Remonté contre ce texte déposé à l’assemblée alors qu’une récente réunion proposait de le mettre en “stand-by” pour le retravailler, Kalani Teixeira s’insurge de voir citer dans la proposition de loi la bifenthrine parmi les produits interdits “alors que les restrictions réelles concernent les néonicotinoïdes et le fipronil”. “Un alignement strict sur la législation française créerait une distorsion de concurrence majeure avec des pays comme la Nouvelle-Zélande ou l'Australie ou les États-Unis qui continuent d'utiliser ces solutions afin de contrôler les ravageurs de cultures”, analyse-t-il. “En l'absence d'alternatives adaptées à notre climat, la pérennité de nos filières locales, notamment les maraichages, les agrumes, pastèques et la vanille, est menacée, ce qui fragilise directement notre souveraineté alimentaire” argumente l’ancien ministre de l’Agriculture.
 
Une copie à revoir
 
Comme nous le mettions en avant mercredi, le projet de loi du Pays instaure désormais l’obligation de formation (Certipest) pour tous les utilisateurs professionnels de ces produits.
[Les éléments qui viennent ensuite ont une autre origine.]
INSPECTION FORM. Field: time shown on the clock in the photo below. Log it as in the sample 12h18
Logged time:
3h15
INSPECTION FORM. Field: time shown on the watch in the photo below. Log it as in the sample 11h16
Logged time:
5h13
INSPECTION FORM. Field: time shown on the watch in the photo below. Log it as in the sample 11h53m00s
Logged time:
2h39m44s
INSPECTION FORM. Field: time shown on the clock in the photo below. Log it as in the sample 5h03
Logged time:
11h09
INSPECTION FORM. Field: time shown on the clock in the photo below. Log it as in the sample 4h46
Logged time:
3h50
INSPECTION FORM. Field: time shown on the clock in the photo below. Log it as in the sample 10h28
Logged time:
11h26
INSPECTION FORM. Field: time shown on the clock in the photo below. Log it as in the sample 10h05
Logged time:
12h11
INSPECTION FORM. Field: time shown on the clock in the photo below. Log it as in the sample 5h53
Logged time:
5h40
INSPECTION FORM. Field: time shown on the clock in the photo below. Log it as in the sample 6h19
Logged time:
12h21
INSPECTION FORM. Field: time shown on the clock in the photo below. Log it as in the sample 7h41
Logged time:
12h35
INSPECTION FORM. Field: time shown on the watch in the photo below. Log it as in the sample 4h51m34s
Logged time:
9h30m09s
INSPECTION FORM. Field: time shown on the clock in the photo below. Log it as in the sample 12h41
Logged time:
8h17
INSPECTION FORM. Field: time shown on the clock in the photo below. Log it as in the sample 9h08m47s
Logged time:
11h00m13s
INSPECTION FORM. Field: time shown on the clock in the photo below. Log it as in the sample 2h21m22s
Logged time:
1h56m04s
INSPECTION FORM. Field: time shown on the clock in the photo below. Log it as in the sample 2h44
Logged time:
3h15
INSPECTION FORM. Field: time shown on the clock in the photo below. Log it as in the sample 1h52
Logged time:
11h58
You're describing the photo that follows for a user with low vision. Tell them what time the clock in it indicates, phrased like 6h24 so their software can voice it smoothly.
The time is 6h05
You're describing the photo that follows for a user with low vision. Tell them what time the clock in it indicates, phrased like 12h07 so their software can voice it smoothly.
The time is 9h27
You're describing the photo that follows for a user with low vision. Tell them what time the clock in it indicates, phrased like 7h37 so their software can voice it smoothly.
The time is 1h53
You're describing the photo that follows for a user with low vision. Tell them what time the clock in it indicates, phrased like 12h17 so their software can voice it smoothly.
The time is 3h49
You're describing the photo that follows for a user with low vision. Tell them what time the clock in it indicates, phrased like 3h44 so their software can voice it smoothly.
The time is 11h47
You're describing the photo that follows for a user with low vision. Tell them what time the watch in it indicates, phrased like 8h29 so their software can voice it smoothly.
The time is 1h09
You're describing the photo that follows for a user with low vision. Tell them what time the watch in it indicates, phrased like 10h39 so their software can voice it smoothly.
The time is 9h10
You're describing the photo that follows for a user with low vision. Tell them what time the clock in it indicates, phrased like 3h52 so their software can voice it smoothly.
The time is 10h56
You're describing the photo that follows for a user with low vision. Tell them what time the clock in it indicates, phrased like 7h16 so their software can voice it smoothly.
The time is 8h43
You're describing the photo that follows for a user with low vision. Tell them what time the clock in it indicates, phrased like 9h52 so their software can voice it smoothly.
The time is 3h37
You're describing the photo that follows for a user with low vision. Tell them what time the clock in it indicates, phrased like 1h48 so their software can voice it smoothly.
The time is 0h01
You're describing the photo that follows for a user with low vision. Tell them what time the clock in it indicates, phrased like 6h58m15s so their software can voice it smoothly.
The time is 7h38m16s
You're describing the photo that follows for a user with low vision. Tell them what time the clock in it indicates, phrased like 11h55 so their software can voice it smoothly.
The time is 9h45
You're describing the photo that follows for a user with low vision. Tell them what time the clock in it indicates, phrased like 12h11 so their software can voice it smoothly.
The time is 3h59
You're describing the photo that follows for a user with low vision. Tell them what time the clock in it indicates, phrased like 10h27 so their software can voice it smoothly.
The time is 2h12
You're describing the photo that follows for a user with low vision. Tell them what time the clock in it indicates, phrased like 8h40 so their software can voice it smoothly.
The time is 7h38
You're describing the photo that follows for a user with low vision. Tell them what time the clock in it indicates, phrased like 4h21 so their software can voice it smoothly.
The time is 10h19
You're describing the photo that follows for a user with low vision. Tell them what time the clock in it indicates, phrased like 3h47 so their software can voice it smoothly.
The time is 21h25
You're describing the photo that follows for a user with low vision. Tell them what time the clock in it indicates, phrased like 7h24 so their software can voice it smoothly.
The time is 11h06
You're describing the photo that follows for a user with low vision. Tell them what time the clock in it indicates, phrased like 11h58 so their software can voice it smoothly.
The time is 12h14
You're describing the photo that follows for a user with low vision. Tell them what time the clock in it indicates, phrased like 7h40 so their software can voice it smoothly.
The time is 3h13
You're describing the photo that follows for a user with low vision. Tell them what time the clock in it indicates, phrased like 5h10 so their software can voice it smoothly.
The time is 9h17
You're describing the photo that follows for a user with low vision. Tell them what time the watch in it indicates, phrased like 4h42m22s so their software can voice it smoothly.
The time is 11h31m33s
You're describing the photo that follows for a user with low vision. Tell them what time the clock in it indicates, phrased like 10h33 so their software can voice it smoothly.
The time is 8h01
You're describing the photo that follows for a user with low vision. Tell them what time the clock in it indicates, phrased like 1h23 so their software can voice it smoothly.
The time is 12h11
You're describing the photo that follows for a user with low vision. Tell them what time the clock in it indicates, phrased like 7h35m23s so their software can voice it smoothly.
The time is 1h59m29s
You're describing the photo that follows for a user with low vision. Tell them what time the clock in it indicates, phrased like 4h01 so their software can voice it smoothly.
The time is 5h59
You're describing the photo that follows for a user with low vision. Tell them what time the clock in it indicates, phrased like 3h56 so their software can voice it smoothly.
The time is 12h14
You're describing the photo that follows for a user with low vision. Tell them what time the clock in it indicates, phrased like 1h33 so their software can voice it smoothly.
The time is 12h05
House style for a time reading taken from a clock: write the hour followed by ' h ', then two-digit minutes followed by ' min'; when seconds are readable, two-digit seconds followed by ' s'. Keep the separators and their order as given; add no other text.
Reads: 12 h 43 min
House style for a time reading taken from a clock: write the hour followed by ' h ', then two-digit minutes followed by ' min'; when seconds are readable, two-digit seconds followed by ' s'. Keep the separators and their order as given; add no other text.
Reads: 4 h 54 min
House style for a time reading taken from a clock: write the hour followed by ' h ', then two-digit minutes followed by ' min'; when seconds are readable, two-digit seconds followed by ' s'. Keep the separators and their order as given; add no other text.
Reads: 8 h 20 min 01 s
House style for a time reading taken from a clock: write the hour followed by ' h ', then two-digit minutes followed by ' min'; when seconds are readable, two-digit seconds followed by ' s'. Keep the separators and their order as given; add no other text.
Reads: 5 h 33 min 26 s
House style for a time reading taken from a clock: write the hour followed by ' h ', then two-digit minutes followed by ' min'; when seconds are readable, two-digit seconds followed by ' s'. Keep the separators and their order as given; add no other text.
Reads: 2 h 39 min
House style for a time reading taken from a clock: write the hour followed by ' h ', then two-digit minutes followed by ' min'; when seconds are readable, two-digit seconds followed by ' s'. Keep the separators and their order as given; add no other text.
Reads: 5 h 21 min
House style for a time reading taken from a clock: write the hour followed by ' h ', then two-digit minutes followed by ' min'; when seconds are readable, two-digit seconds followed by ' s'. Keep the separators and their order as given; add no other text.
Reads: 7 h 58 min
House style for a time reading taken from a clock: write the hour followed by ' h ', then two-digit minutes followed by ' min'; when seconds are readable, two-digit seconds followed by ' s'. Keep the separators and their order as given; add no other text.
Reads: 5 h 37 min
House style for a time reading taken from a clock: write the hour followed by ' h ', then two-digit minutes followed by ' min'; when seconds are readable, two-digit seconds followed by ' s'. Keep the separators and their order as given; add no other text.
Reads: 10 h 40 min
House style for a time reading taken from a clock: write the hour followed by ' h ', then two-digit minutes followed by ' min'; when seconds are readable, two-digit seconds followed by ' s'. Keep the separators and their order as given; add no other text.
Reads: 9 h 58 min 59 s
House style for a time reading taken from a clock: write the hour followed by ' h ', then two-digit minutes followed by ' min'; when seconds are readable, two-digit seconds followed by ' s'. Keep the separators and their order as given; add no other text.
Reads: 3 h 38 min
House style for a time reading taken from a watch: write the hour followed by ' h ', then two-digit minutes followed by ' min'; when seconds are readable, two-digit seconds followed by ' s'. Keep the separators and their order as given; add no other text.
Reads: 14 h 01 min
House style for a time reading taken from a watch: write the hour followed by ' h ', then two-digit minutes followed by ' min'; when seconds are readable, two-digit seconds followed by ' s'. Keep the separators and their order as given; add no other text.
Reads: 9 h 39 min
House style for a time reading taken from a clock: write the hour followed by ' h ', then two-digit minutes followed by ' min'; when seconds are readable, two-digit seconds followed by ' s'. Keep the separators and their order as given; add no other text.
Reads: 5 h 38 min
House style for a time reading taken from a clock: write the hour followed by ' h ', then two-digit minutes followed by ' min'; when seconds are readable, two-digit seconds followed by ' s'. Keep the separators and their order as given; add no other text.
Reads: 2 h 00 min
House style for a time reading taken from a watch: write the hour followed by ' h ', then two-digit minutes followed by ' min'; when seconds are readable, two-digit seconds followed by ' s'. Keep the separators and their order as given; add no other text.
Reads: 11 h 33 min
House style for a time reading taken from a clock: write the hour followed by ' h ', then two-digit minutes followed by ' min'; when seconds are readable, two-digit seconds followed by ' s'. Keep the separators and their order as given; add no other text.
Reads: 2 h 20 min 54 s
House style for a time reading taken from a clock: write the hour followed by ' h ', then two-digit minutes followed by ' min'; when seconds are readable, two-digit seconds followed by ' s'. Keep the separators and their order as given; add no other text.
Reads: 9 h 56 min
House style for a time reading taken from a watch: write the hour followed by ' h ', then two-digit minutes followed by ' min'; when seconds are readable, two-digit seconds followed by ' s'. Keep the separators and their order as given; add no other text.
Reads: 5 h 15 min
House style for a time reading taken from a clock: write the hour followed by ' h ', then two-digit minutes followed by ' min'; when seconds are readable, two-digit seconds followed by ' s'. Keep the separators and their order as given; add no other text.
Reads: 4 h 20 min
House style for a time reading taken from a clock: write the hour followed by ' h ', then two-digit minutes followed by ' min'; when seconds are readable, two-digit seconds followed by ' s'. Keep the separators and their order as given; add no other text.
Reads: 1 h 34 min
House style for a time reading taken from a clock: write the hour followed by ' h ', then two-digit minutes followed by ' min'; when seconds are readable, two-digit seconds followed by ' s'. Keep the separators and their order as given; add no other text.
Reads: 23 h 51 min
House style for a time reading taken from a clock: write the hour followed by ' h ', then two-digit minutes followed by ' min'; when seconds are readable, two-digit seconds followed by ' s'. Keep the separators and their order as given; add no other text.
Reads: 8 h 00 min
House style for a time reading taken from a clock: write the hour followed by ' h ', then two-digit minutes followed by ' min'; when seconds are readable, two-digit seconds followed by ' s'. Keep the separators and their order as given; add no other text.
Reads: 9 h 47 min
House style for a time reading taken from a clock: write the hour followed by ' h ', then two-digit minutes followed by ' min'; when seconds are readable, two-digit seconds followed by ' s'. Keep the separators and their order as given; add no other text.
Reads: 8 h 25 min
En tout, plus de 1 000 personnes (agriculteurs, piscinistes, professionnels du bois, etc.) sont concernés. Pour le syndicat des agriculteurs, cette formation est tout bonnement utopique. “Former 1 000 professionnels en deux ans par les seuls organismes publics (CFPAA, CCISM CAPL) est logistiquement irréalisable”, s’insurge-t-il. “Il serait plus réaliste de mobiliser le réseau des 200 organismes de formation privés agréés par le Fond paritaire de gestion avec un financement adapté pour les chefs d'exploitation et former des formateurs locaux via la Chambre de l’agriculture (missions qui leurs sont dévolues en France).” Il pointe de plus le manque “de personnel de terrain” à la Direction de l'Agriculture qui rendrait l'accompagnement des agriculteurs “particulièrement difficile” dans ce nouveau cadre.
 
Kalani Teixeira demande que soit entièrement revu le projet de texte de loi afin de “fonder cette réforme sur des données locales, de protéger la production polynésienne face à la concurrence internationale et de planifier un dispositif de formation réaliste en dotant la Chambre de l'Agriculture (CAPL) de moyens adéquats et de s'appuyer sur le privé”.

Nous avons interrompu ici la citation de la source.